Arch prof develops virtual reality app that could be used for LEGO, IKEA or any assembly project

Thick, sometimes confusing manuals for building LEGO kits, IKEA furniture, or any product that requires assembly could eventually be replaced or augmented with a version of a step-by-step augmented reality assembly appdeveloped by Wei Yan, Texas A&M professor of architecture.

Yan demonstrated his app’s capabilities by creating a user-friendly program instructing a user to build a moderately complex LEGO project, Paris’ iconic Arc de Triomphe, without a printed instruction manual. 

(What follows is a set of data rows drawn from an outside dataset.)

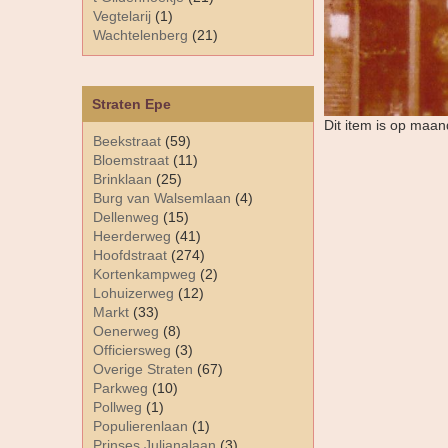
Vegtelarij
(1)
Wachtelenberg
(21)
Straten Epe
Dit item is op maan
Beekstraat
(59)
Bloemstraat
(11)
Brinklaan
(25)
Burg van Walsemlaan
(4)
Dellenweg
(15)
Heerderweg
(41)
Hoofdstraat
(274)
Kortenkampweg
(2)
Lohuizerweg
(12)
Markt
(33)
Oenerweg
(8)
Officiersweg
(3)
Overige Straten
(67)
Parkweg
(10)
Pollweg
(1)
Populierenlaan
(1)
Prinses Julianalaan
(3)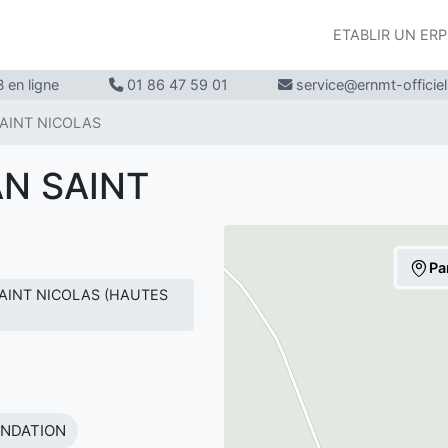
ETABLIR UN ER
 en ligne
01 86 47 59 01
service@ernmt-officie
SAINT NICOLAS
AN SAINT
Pa
 SAINT NICOLAS (HAUTES
ONDATION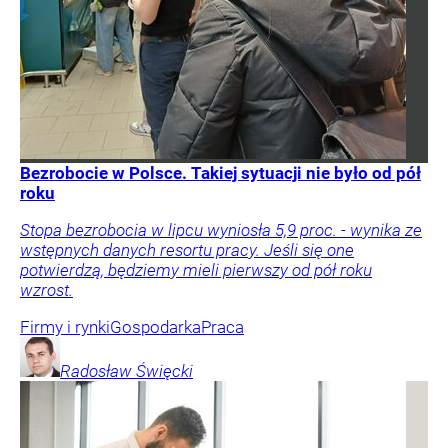
Bezrobocie w Polsce. Takiej sytuacji nie było od pół
roku
Stopa bezrobocia w lipcu wyniosła 5,9 proc. - wynika ze
wstępnych danych resortu pracy. Jeśli się one
potwierdzą, będziemy mieli pierwszy od pół roku
wzrost.
Firmy i rynki
Gospodarka
Praca
Radosław
Święcki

Using a tablet screen to depict the LEGO construction area, the app shows a 3D rendering of which brick to use next, and where it needs to be placed. The process is repeated until the completion of the structure.

 

Yan’s idea could apply to any number of assembly-related tasks.

“Other applications could include anything requiring assembly, manufacturing, or construction, training for jobs in these fields, and a wide variety of do-it-yourself projects,” said Yan.

His idea attracted the attention of the Innovation Awards at South by Southwest (SXSW), the giant Austin festival that celebrates the convergence of the interactive, film and music industries.

Yan’s app, BRICKxAR, was recognized as an alternate in the XR category of the Innovation Awards, which celebrate the most exciting tech developments in the digitally connected world by honoring breakthroughs in augmented, virtual and mixed reality technology.  

The app has also led to a research collaboration between Yan and Dezhen Song, professor of computer science and engineering, who are studying how to enhance learning of creativity and science, technology, engineering and mathematics with an augmented reality-based making and gaming approach. 

Their study is funded by the Texas A&M Presidential Transformational Teaching Grant program, designed to further the university's commitments to the pillars of advancing transformational learning; enhancing discovery and innovation, and expanding impact on our community, state, nation, and world.

Yan’s areas of academic interest include computer-aided architectural design, visualization, parametric modeling, building information modeling, building science, and computational methods in architecture.